THE DAL
- 3/4c+some Black Urad Dal (Black Lentils)
- 1/4c Rajma (Kidney Beans)
- 1/2c Yoghurt
- 1/4c Heavy Cream
- 2TBS Butter
- 1” Ginger
- 1tsp Cumin Seeds
THE GRAVY
- 1 Onion, sliced
- 1 Tomato, chopped
- 2-3 Green Chillies, chopped (or 1 serrano, whole)
- 4-5 flakes Garlic Paste
- Red Chilli Powder
- 1tsp Turmeric
- 1tsp Garam masala
Cooking the Dal
- You've got to soak the Kidney Beans (Rajma) and the Dal for at least 6-8 hours. Best done overnight.
- Place the beans and lentils in a crock pot. Add a little salt and water and cook for 5-7 hours on low, till the dal is soft.
- Mash the beans, then add the yoghurt, ginger, cumin, and cream and cook 20 min more.

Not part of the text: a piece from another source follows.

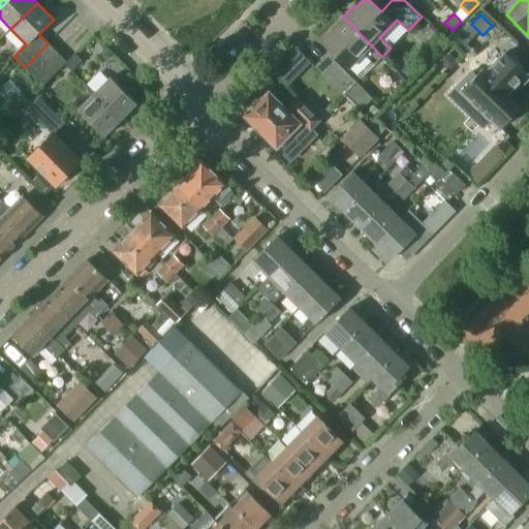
[(382,57),(343,17),(331,29),(333,31),(322,40),(349,67),(363,54),(374,64),(382,57)]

- Start with heating the oil and add garlic - till this gets a bit brown
- Add the onions and fry till golden brown - 15 min
- Add the other spices - chillies, garam masala, other spices, tomatoes, salt
- Lastly add the dal to this gravy
- You can add water as needed based on how thick you want the gravy
- Garnish with more Cream and Butter
Original recipe: I can't find this specific recipe by googling. I think I took a different recipe and altered it for my slow-cooker and for American measurements? No idea where the original recipe was from, but it was British, I think (it called for Double Cream).